Mawlānā Amir Siddique (Note: عامر صدیق) is a Pakistani Islamic scholar who served as the Deputy Imam of Islamabad's Lal Masjid (Red Mosque) from 2007 to 2011 and again from 2014 to 2020.

== Biography ==
Before his appointment as Deputy Imam in 2007, Siddique served as a khatib at the Pakistan Mineral Development Corporation in Islamabad.

In October 2007, he was appointed Deputy Imam of Lal Masjid, following the Siege of Lal Masjid.

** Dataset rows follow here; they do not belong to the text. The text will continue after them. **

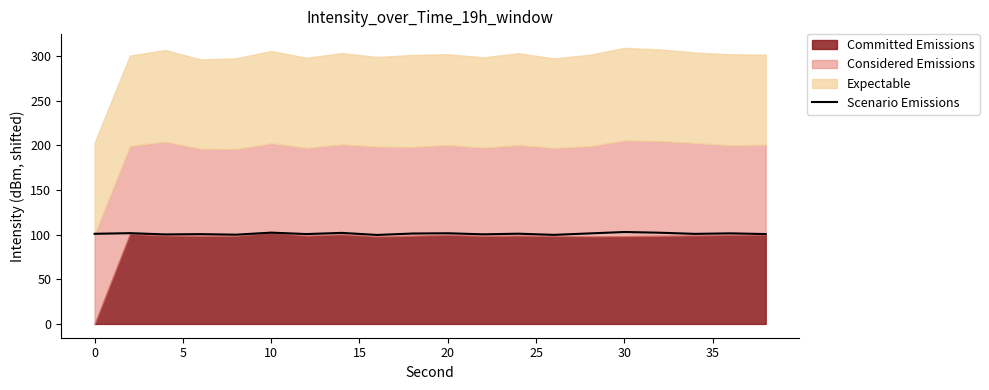

True or false: Scenario Emissions has a value of 36.3 at 30.

False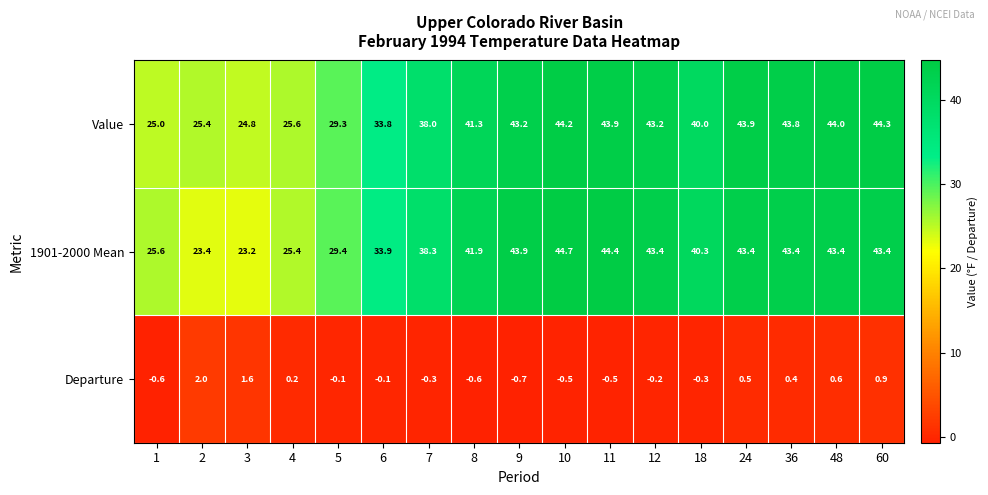

What is the difference between the 1901-2000 Mean values at 7 and 36?

5.1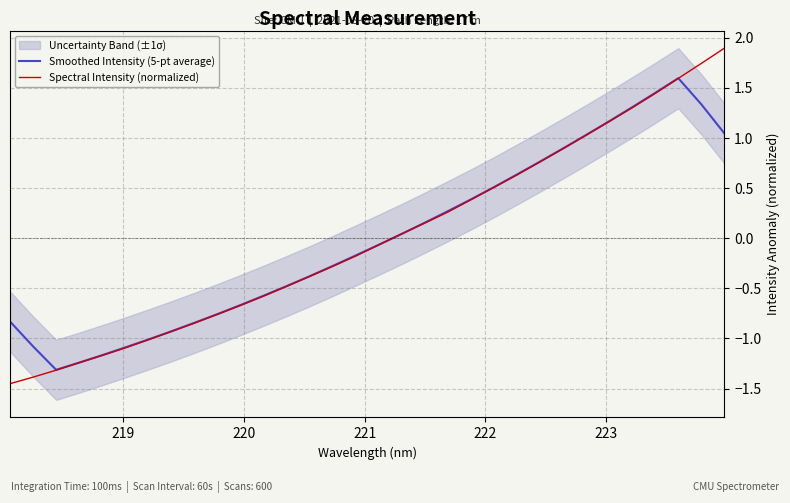

Which series has the largest total across all categories?

Spectral Intensity (normalized)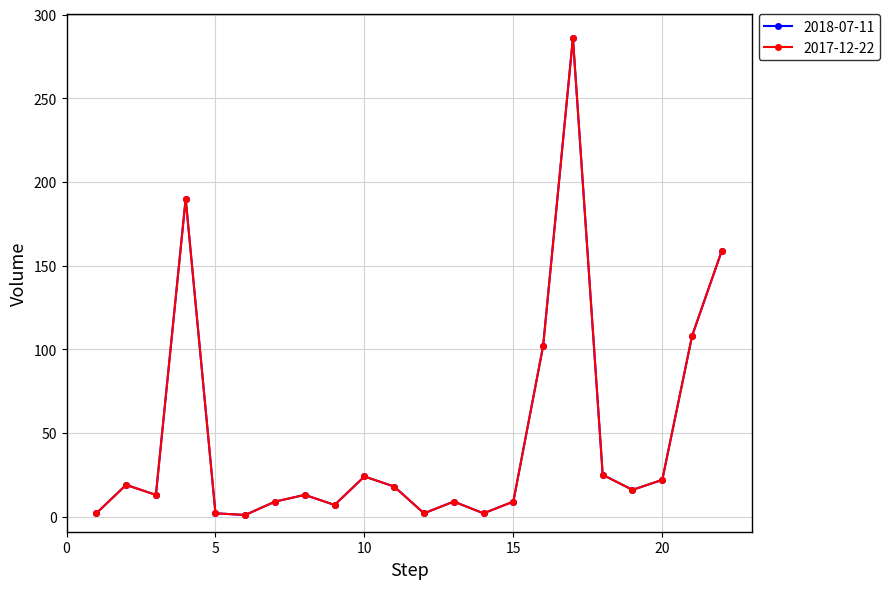

True or false: 2018-07-11 and 2017-12-22 intersect in this chart.

False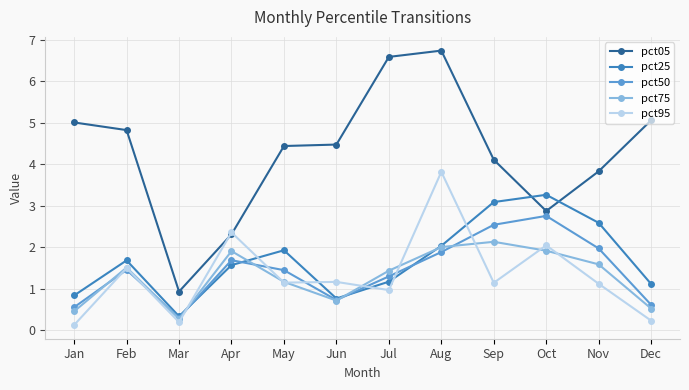

What is the spread (max minus min) of values at Jan?

4.9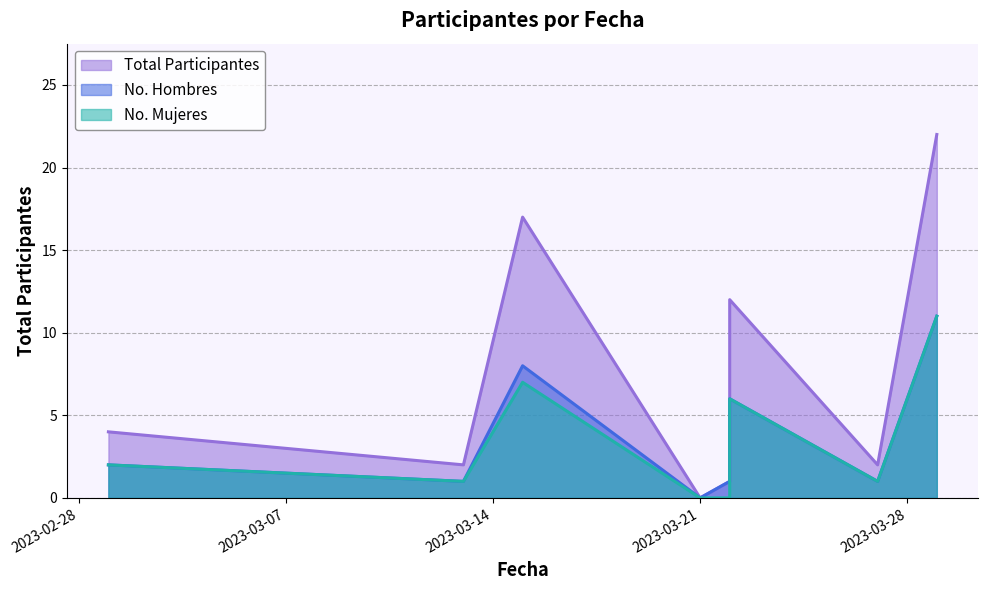

Rank the series at 2023-03-21 from highest to lowest value.

Total Participantes, No. Hombres, No. Mujeres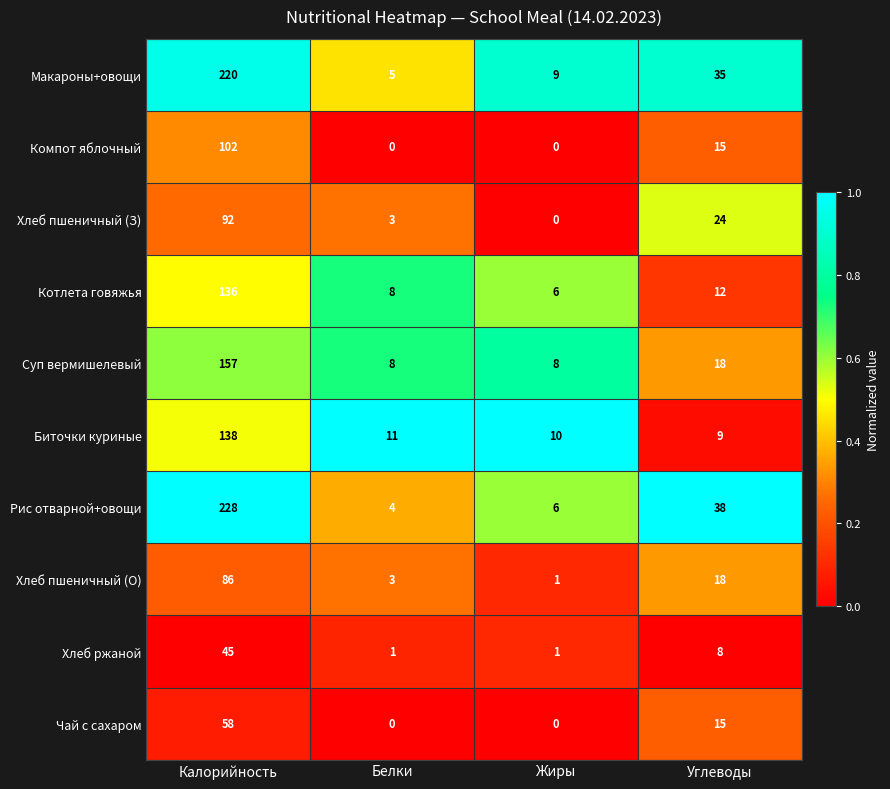

Which series changed the most between Белки and Жиры?

Макароны+овощи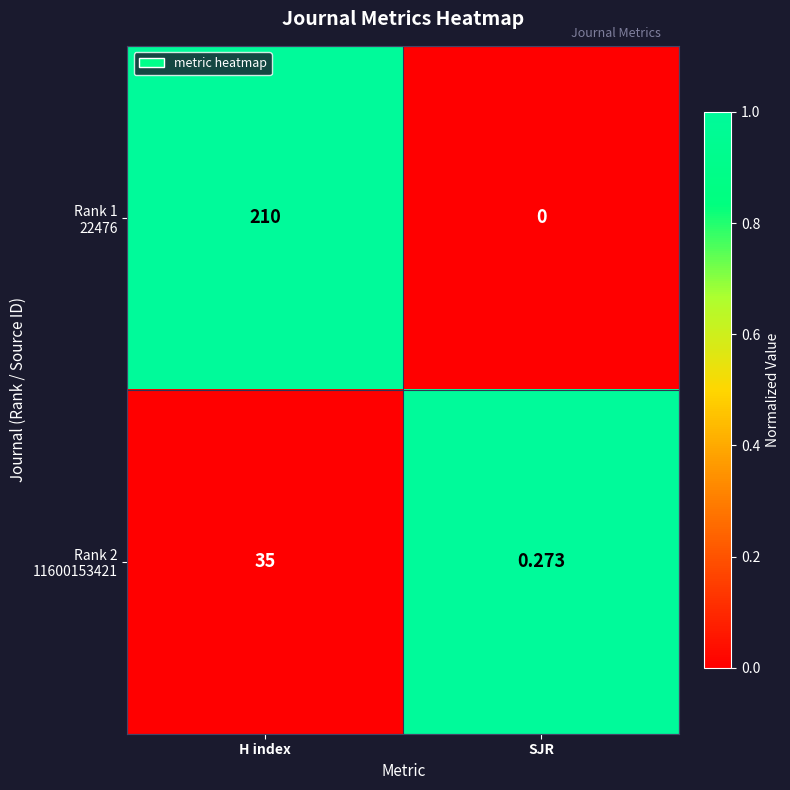

At which category is the sum across all series the highest?

H index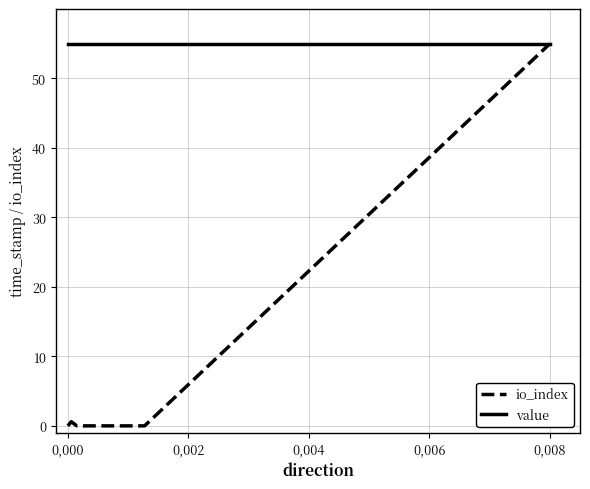

Does the chart have visible grid lines?

Yes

In May 2009, Siddique was named on the List of people banned from entering the United Kingdom. The reason for the ban is that he is "Considered to be engaging in unacceptable behavior by fomenting terrorist violence in furtherance of particular beliefs."

In 2011, he was removed from his post by Mawlānā Abdul Aziz after leading a ten-member delegation to Iran at the invitation of the Iranian Ministry of Foreign Affairs. The visit, which included a trip to the mausoleum of Ruhollah Khomeini, was cited as the reason for his dismissal.

In 2014, he resumed his post after his predecessor, Mawlānā Abdul Aziz, was placed under house arrest and restricted from leading prayers. Siddique, however, disputed this account, stating, "It is not correct that Maulana has been house arrested. He deliberately did not come to the mosque because of the current situation and tension in the city. He wants to normalize the situation and does not want to increase tension in the city.".

In 2015, police registered a case against him under the Amplifier Act for using a loudspeaker for a purpose other than the Islamic call to prayer, which was prohibited in the capital.

In 2016, he was arrested by the Islamabad Police and Rangers in a large-scale operation in Bhara Kahu that netted 54 suspects and a cache of unlicensed weapons. He was subsequently released after producing a valid license for a weapon found in his possession.

In 2020, he was reassigned to the Masjid-e-Shuhada in Aabpara and later to the Jamia Mosque Al-Kawthar in Blue Area of Islamabad.